Exercise directions |
Keep images out and repeat all data exactly.

(Dataset records)

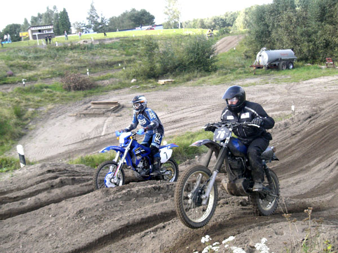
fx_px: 371
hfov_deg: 49.0
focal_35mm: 38
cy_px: 126
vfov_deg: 37.7
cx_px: 169
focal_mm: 6.3
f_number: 3.1
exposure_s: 1/800
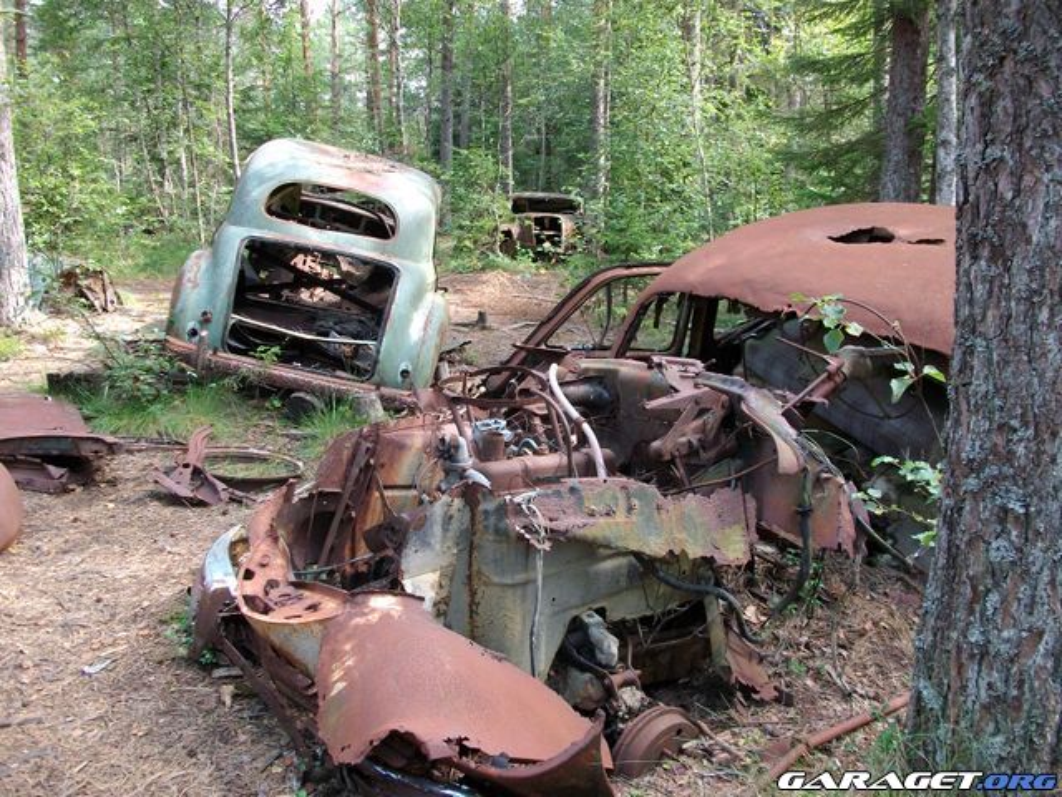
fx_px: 982
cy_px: 398
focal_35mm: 32
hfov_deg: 56.8
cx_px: 531
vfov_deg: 44.2
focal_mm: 5.7
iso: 80
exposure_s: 1/67.3
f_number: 2.9
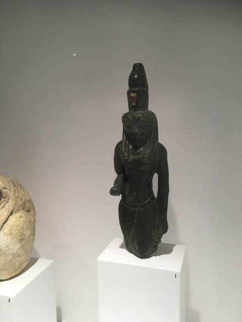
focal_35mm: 29
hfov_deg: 48.3
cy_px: 161
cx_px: 121
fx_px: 270
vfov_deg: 61.6
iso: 40
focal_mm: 4.15
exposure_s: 1/33
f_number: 2.2
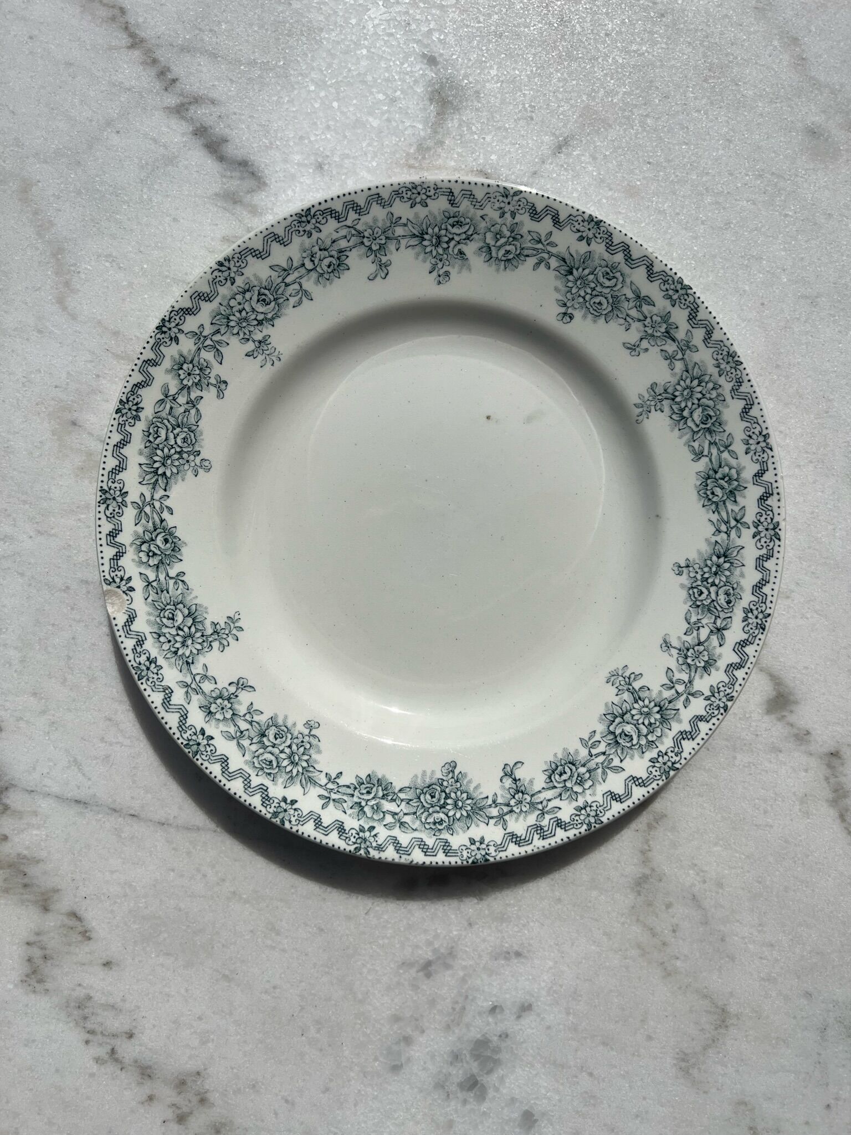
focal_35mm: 26
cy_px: 568
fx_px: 853
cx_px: 426
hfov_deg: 53.0
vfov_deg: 67.3
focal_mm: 5.7
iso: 32
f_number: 1.5
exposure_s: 1/16393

(End Dataset records)

Solution to this exercise |
fx_px: 371
hfov_deg: 49.0
focal_35mm: 38
cy_px: 126
vfov_deg: 37.7
cx_px: 169
focal_mm: 6.3
f_number: 3.1
exposure_s: 1/800
fx_px: 982
cy_px: 398
focal_35mm: 32
hfov_deg: 56.8
cx_px: 531
vfov_deg: 44.2
focal_mm: 5.7
iso: 80
exposure_s: 1/67.3
f_number: 2.9
focal_35mm: 29
hfov_deg: 48.3
cy_px: 161
cx_px: 121
fx_px: 270
vfov_deg: 61.6
iso: 40
focal_mm: 4.15
exposure_s: 1/33
f_number: 2.2
focal_35mm: 26
cy_px: 568
fx_px: 853
cx_px: 426
hfov_deg: 53.0
vfov_deg: 67.3
focal_mm: 5.7
iso: 32
f_number: 1.5
exposure_s: 1/16393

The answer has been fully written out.